**Material to process**
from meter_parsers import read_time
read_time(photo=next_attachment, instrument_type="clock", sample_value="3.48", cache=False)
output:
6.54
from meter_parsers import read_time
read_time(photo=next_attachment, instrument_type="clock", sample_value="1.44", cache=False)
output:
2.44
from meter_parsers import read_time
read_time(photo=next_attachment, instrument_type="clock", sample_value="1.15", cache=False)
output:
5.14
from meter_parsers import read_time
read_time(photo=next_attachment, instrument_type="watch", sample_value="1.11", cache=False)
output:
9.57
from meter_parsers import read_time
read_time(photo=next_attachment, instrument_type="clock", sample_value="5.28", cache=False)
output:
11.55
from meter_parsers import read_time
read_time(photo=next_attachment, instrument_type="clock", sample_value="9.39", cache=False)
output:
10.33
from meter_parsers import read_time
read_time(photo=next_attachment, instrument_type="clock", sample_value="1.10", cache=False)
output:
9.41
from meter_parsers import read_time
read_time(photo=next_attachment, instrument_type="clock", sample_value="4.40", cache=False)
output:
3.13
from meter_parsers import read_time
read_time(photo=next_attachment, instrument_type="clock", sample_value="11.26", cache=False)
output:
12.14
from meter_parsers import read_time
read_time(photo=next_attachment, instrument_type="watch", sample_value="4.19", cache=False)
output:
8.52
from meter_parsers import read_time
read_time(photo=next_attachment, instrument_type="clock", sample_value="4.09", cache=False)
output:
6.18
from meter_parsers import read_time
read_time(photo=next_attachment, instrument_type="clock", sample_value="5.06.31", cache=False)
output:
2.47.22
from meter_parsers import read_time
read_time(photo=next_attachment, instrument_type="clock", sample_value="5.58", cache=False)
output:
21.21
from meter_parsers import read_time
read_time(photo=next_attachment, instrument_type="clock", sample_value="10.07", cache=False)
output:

**Set exercise**
Filter the data above, copying every line that contains the word "watch".

**Answer to this problem**
read_time(photo=next_attachment, instrument_type="watch", sample_value="1.11", cache=False)
read_time(photo=next_attachment, instrument_type="watch", sample_value="4.19", cache=False)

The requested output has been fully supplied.